Le donne hanno un ruolo importante nel clan D’Alessandro di Castellammare di Stabia. Spesso in sordina, non compaiono direttamente, ma “le donne d’onore” gestiscono e pianificano gli affari e i colpi del clan. O almeno, lo hanno fatto con maggiore veemenza quando tutti i loro congiunti si trovavano in carcere.
Castellammare, processo “Cerbero”: il ruolo chiave delle “donne d’onore” del clan D’Alessandro
È quanto emerso dall’ultima udienza del processo “Cerbero”, che vede alla sbarra 29 tra capi e affiliati alla cosca del rione Scanzano. Tra questi, figurano Teresa Martone (moglie dell’ex e defunto capoclan Michele D’Alessandro), Annunziata Napodano (madre di Michele D’Alessandro junior, a sua volta imputato) e Rosaria Iovine (nuora di Teresa Martone). Sono stati i collaboratori di giustizia a testimoniare il ruolo di primo piano rivestito dalle quote rosa dell’organizzazione criminale stabiese.
“Quando noi del clan D’Alessandro tornavamo a Scanzano dopo aver fatto le estorsioni oppure altri servizi – si legge nei verbali resi dal pentito Michele Spera – portando i soldi o la risposta dei destinatari delle nostre richieste, Salvatore Belviso, dopo averci parlato, diceva sempre: vado un attimo da zia Teresa”. Chiaro il riferimento alla vedova del padrino stabiese. E così, mentre tutti i vertici del clan si trovavano in carcere, all’esterno sarebbero state proprio le donne della famiglia a portare avanti gli affari.

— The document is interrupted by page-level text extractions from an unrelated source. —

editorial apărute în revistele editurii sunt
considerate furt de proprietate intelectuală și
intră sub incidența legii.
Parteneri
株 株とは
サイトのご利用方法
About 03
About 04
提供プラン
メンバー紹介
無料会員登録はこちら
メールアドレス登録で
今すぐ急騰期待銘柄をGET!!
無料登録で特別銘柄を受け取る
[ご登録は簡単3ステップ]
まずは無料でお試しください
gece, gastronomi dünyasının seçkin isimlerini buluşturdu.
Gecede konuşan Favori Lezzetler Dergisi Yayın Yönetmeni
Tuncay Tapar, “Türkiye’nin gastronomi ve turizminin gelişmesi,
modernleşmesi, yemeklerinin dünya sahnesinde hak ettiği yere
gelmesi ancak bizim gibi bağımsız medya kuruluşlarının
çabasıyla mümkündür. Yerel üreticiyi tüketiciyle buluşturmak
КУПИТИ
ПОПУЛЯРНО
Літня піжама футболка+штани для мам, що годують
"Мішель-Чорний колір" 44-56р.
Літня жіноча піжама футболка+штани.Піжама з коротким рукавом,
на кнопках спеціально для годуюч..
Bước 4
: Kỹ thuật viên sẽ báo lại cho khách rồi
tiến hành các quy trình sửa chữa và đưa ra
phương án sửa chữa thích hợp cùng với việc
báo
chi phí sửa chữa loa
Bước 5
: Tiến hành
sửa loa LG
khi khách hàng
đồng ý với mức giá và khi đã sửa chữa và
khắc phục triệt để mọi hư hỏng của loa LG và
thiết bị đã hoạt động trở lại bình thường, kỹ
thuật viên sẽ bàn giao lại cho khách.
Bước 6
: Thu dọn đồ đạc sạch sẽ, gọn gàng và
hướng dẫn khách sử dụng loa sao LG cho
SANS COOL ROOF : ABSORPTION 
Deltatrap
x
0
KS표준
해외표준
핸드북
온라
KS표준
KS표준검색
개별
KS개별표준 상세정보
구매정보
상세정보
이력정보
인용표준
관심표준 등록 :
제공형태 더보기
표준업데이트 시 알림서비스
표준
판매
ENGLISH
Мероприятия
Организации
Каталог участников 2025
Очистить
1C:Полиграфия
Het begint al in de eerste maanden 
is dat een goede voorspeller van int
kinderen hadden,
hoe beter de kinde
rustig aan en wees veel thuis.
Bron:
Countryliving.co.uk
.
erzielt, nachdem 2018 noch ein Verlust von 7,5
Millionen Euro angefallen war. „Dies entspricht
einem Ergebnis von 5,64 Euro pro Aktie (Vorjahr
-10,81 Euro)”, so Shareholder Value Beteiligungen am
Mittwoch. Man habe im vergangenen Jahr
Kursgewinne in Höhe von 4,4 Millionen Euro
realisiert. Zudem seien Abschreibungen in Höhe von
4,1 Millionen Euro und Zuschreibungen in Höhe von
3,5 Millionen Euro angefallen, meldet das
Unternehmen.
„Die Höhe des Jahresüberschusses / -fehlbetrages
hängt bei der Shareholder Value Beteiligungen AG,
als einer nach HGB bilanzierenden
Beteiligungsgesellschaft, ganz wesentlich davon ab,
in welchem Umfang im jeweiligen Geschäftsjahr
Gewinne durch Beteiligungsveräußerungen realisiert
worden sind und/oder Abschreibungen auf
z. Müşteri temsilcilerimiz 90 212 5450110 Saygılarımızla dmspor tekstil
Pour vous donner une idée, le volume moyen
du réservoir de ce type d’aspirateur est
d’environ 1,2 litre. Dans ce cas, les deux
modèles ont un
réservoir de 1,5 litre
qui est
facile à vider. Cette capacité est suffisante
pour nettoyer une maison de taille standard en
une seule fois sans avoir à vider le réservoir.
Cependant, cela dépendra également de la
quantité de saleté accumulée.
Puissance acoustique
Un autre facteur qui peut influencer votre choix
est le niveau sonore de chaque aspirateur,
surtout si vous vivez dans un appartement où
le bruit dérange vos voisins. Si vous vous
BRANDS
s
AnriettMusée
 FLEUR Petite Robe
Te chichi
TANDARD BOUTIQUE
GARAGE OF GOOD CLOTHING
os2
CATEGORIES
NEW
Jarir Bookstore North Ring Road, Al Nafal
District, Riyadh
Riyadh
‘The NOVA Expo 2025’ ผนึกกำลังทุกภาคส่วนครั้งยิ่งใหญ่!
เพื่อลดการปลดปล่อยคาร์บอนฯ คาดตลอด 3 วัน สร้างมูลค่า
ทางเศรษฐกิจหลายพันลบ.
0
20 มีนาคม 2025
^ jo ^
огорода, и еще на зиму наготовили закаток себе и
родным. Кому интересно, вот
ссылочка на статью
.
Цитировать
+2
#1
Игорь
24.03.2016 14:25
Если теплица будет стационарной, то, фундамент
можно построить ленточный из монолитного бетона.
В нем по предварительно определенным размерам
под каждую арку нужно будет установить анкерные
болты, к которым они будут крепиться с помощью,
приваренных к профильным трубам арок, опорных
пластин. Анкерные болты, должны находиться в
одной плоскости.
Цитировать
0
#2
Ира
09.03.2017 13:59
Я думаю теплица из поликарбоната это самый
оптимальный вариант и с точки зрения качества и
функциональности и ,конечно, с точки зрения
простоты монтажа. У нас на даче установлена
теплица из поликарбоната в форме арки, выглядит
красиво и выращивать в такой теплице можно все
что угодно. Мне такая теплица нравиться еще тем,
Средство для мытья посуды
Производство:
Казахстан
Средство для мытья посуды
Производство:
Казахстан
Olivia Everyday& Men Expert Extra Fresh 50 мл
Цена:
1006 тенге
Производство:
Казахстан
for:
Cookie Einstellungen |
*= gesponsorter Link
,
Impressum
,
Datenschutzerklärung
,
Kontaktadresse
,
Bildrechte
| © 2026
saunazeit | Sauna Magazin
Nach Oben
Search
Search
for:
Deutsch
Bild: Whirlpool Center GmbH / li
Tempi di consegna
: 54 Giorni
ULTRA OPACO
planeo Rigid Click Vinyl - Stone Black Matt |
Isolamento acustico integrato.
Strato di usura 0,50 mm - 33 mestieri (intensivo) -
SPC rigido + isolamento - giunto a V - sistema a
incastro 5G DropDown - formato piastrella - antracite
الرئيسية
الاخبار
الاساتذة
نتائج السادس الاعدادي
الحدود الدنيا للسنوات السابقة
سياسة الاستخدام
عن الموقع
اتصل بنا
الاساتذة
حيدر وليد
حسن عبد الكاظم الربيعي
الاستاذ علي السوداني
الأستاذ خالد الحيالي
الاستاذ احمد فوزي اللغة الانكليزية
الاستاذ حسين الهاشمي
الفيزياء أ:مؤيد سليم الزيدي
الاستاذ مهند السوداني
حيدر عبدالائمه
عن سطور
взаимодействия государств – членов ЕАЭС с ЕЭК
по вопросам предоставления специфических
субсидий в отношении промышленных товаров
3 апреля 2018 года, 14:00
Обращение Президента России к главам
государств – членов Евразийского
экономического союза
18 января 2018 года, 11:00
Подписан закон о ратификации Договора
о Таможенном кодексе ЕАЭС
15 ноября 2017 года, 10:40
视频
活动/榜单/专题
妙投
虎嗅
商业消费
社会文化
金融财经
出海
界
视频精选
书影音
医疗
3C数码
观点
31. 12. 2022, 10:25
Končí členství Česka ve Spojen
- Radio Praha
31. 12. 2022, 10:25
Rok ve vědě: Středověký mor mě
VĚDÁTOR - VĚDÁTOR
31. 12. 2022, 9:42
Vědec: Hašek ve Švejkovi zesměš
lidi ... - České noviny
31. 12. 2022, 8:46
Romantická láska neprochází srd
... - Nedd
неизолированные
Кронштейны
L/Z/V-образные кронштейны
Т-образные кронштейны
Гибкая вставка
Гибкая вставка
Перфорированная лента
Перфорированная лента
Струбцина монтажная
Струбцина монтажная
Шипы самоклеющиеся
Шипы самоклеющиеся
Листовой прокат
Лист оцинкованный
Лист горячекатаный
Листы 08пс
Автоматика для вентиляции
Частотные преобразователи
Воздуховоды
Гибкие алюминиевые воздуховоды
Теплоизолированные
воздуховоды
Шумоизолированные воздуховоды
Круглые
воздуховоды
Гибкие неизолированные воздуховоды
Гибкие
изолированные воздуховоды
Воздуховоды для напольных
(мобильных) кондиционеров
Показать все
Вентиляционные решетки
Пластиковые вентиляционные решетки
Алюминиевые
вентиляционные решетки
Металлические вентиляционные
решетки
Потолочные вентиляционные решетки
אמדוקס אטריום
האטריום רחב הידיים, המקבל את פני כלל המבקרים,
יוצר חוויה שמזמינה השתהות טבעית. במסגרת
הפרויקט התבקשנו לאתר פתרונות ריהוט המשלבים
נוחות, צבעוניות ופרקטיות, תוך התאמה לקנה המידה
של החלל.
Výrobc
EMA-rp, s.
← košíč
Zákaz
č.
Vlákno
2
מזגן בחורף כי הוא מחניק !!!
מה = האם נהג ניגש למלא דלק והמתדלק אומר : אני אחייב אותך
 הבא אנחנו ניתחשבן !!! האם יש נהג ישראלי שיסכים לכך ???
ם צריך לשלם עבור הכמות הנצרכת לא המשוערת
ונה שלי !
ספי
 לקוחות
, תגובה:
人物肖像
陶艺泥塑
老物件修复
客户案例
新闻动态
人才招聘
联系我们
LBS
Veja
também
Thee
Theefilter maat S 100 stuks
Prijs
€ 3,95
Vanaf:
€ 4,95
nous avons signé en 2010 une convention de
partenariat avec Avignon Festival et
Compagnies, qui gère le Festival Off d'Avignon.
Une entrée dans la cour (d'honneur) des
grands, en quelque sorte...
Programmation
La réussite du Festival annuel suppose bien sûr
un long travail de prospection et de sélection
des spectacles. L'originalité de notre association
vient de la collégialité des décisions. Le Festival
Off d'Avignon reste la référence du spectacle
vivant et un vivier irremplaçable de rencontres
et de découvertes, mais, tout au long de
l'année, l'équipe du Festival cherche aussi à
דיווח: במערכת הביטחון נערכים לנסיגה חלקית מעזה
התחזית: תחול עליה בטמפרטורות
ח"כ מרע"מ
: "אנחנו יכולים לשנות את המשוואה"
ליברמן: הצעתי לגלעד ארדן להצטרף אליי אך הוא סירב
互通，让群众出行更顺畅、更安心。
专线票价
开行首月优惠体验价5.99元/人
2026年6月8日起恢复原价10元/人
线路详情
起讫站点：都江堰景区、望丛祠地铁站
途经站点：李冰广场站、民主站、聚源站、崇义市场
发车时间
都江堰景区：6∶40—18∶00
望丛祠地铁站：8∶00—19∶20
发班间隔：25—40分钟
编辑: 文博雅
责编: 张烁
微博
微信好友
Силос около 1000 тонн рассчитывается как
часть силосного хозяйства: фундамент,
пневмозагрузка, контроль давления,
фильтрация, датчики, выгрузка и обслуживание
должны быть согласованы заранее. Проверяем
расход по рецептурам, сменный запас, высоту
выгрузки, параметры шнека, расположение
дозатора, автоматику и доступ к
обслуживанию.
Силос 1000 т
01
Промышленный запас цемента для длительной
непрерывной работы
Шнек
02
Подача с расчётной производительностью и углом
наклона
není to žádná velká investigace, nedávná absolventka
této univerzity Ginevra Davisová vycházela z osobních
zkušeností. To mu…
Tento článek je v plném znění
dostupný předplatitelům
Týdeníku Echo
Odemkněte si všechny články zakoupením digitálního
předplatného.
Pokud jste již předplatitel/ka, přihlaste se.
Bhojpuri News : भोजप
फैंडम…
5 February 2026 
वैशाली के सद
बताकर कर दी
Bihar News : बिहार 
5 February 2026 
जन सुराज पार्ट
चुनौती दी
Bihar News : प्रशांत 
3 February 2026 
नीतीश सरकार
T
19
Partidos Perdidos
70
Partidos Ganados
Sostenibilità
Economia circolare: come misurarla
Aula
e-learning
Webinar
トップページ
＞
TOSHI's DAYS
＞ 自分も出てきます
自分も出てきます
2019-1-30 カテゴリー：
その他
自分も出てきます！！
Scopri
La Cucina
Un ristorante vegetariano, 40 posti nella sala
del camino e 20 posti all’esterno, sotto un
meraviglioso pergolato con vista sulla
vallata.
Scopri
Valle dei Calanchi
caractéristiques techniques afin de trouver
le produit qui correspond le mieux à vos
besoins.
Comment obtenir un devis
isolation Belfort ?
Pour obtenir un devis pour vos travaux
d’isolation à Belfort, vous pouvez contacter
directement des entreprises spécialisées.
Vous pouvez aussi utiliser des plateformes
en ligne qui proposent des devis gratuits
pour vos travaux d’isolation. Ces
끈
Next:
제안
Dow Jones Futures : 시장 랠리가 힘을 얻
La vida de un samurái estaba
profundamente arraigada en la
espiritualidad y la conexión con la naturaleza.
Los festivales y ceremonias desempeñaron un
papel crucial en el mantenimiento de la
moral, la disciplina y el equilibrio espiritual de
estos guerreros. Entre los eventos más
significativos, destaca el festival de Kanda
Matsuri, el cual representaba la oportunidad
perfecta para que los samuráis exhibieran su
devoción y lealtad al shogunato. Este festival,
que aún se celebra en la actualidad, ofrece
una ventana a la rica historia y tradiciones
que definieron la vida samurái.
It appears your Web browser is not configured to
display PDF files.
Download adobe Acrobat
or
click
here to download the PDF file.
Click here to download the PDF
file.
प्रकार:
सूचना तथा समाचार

Avrebbero gestito la cassa, pagando gli stipendi agli affiliati e ai familiari dei carcerati
Le due donne, secondo i magistrati dell’Antimafia, in assenza dei parenti in carcere, avrebbero (con grande determinazione) trasmesso messaggi, impartito ordini alla cosca e imposto il pizzo. Le stesse avrebbero gestito la cassa, pagando gli stipendi agli affiliati e ai familiari dei carcerati, organizzando anche summit di camorra per studiare le strategie dell’organizzazione criminale più forte dell’area stabiese.
Ma dalla nuova inchiesta emergono nuovi particolari anche in merito all’attività estorsiva. Secondo l’Antimafia, a Castellammare quasi tutti gli imprenditori e commercianti pagano il pizzo. Da 150 a 5mila euro. Nessuno osava ribellarsi alla legge del racket imposta dall’organizzazione malavitosa di Scanzano. Soprattutto i gestori di bar e locali in centro, nella zona della movida tra piazza Umberto I e il lungomare, costretti a pagare il pizzo agli uomini di Scanzano.